Laporan Koresponden Tribunnews.com, Richard Susilo dari Jepang
TRIBUNNEWS.COM, TOKYO - Survei Penelitian Organisation for Economic Co-operation and Development (OECD) baru-baru ini menyebutkan bahwa Indonesia akan menjadi lebih kuat, digitalisasi dan transisi hijau menjadi kunci kemakmuran masa depan.
"Pertumbuhan PDB Indonesia telah pulih dari resesi akibat Covid-19 dan inflasi telah turun secara signifikan, tetapi paparan terhadap ketidakpastian global tetap tinggi," ungkap OECD, Selasa (26/11/2024).
Baca juga: Penggunaan QRIS dan Digitalisasi Pembayaraan Dinilai Perluas Akses Penjualan Produk
Untuk mempertahankan tingkat pertumbuhan yang tinggi, Indonesia perlu lebih meningkatkan lingkungan untuk pertumbuhan produktivitas, meraup keuntungan lebih lanjut dari digitalisasi, dan terus maju menuju emisi nol bersih, menurut laporan OECD yang baru.
Survei Ekonomi OECD terbaru di Indonesia menyebutkan bahwa pertumbuhan PDB (Produk Domestik Bruto) diproyeksikan tetap kuat, yaitu sebesar 5,1 persen pada tahun 2024 dan 5,2% pada tahun 2025.
Konsumsi swasta tetap menjadi mesin utama pertumbuhan, sementara volume ekspor diuntungkan oleh permintaan komoditas global yang tinggi.
Konsumsi akan tetap kuat dan investasi swasta kemungkinan akan meningkat.
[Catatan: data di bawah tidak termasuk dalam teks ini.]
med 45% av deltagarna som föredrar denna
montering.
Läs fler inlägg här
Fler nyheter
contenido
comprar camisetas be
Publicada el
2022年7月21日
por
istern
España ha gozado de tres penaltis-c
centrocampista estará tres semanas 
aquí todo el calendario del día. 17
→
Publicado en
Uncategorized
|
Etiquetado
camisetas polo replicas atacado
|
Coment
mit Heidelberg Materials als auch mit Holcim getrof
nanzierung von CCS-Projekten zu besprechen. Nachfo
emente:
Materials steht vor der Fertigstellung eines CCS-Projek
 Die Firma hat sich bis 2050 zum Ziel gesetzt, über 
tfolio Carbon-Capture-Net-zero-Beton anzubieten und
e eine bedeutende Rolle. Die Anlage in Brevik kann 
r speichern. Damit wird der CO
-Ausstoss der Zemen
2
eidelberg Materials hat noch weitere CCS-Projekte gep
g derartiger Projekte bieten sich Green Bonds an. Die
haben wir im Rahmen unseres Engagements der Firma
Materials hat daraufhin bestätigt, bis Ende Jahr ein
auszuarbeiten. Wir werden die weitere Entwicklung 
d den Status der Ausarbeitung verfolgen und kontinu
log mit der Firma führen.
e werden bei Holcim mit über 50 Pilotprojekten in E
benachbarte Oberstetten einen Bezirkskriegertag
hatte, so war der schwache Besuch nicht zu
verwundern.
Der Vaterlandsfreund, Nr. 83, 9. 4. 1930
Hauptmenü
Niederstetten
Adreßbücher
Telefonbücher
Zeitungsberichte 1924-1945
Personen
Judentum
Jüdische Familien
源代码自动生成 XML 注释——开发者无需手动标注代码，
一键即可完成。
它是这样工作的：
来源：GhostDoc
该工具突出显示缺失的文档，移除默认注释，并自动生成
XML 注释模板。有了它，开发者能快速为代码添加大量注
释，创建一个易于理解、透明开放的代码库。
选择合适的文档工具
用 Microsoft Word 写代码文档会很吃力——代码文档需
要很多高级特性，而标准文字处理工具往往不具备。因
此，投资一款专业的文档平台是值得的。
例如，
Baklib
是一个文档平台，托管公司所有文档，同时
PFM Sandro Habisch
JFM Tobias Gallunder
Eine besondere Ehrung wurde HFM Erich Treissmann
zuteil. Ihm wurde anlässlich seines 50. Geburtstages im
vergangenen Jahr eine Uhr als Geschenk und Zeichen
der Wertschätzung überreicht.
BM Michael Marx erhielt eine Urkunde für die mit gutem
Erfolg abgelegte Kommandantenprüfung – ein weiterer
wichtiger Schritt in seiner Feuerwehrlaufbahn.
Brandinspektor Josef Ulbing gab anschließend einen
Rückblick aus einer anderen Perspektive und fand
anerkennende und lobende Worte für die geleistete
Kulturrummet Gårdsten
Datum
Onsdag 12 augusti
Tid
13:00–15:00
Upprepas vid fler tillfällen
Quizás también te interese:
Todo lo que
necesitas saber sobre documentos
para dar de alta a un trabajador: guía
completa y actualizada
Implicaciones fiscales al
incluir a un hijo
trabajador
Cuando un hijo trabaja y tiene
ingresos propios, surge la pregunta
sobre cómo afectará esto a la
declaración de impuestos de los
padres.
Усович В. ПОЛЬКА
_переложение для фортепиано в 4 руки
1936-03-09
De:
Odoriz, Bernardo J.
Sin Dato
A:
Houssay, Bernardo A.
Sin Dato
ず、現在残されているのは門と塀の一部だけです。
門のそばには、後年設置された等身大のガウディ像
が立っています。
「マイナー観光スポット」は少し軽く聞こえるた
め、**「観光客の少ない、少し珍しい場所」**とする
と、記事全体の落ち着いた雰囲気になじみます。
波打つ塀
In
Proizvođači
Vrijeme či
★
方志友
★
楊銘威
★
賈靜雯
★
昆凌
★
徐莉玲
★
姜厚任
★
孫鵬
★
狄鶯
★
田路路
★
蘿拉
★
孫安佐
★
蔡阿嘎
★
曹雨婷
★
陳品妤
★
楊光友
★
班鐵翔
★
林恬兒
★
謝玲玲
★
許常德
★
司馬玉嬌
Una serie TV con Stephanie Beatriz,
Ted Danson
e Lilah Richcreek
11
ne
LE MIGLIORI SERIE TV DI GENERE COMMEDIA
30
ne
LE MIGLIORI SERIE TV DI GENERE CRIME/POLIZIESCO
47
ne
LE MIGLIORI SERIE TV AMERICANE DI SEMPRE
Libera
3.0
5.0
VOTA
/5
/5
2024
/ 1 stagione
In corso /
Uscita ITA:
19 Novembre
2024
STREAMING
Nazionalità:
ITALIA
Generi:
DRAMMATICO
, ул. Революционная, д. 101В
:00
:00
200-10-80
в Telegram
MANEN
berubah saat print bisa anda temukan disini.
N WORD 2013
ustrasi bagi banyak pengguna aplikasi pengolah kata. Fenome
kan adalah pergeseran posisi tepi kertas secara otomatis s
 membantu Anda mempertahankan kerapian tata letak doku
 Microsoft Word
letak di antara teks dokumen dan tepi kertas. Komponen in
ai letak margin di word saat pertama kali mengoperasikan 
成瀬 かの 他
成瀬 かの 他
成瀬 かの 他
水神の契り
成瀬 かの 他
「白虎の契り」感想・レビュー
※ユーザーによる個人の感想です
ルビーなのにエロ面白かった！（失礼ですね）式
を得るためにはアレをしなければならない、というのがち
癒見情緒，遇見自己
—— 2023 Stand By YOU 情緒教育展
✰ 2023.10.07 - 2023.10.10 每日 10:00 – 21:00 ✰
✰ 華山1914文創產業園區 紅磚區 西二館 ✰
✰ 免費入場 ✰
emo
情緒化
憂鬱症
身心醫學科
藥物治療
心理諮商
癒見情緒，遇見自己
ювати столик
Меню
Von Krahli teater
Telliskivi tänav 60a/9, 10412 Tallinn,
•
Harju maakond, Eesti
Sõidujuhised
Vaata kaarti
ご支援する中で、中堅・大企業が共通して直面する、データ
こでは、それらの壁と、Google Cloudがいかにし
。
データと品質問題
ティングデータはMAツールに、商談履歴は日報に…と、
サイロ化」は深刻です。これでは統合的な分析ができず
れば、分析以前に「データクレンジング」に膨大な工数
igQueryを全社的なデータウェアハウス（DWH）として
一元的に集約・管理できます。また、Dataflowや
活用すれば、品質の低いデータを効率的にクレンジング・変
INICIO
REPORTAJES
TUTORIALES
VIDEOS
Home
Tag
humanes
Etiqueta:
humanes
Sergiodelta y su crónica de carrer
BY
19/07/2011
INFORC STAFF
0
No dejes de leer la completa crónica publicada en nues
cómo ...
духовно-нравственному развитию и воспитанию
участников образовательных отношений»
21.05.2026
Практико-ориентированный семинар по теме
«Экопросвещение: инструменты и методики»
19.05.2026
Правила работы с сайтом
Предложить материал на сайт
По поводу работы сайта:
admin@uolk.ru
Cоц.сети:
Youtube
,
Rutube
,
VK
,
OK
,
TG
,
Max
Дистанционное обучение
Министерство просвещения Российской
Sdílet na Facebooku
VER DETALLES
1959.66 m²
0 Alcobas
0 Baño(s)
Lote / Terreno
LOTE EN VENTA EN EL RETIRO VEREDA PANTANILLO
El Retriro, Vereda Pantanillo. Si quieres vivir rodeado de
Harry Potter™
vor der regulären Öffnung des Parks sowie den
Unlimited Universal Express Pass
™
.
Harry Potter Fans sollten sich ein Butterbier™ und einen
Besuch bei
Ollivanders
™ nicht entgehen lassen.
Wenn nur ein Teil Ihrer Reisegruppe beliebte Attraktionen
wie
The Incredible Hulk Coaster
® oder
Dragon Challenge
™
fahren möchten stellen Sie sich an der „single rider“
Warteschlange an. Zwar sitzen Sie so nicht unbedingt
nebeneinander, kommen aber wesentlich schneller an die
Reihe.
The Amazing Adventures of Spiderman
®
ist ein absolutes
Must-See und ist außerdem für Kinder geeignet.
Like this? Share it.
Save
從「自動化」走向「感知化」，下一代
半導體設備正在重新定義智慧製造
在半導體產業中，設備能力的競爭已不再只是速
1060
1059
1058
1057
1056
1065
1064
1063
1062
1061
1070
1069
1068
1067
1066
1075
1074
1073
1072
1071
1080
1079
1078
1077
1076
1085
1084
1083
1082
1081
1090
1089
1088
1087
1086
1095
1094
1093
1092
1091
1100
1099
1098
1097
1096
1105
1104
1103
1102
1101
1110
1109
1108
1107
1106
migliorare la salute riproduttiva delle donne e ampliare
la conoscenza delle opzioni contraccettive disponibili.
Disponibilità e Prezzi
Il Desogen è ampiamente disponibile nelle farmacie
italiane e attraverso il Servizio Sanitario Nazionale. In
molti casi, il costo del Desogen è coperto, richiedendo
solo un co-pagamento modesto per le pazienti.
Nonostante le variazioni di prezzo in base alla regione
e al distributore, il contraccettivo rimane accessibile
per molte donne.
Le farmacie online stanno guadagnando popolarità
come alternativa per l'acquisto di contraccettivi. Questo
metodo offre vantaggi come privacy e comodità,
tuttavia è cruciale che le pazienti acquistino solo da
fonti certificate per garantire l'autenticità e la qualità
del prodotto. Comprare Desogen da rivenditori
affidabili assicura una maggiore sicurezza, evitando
"Pendapatan per kapita di Indonesia telah meningkat lebih dari dua kali lipat selama seperempat abad terakhir, dengan penurunan signifikan dalam kemiskinan," kata Sekretaris Jenderal OECD Mathias Cormann saat menyampaikan surveinya.
"Dengan reformasi struktural yang berkelanjutan, termasuk untuk meningkatkan lingkungan bisnisnya, Indonesia akan dapat lebih memperkuat dan meningkatkan kualitas momentum pertumbuhannya ke depannya, membantu memberikan pendapatan dan standar hidup yang lebih tinggi di jalur untuk menjadi ekonomi maju pada tahun 2045," katanya.
Baca juga: Menkop: Digitalisasi Agenda Penting Dalam Transformasi Koperasi Untuk Inklusi Keuangan
"Peningkatan penggunaan teknologi digital, akan membantu mendorong peningkatan produktivitas, termasuk di bidang pertanian dengan peningkatan efisiensi dan produktivitas pertanian yang membantu mencapai tujuan ketahanan pangan Indonesia."
Inflasi telah kembali ke target. Inflasi utama mencapai puncaknya pada 6,0% pada September 2022 di tengah melonjaknya harga pangan dan energi.
Suku bunga tinggi dan penguatan mata uang telah menahan pertumbuhan harga.
Hal ini memungkinkan bank sentral untuk mulai menurunkan suku bunga kebijakannya pada September.
Bulan lalu, inflasi utama adalah 1,7%, dalam kisaran target bank sentral 1,5% - 3,5%.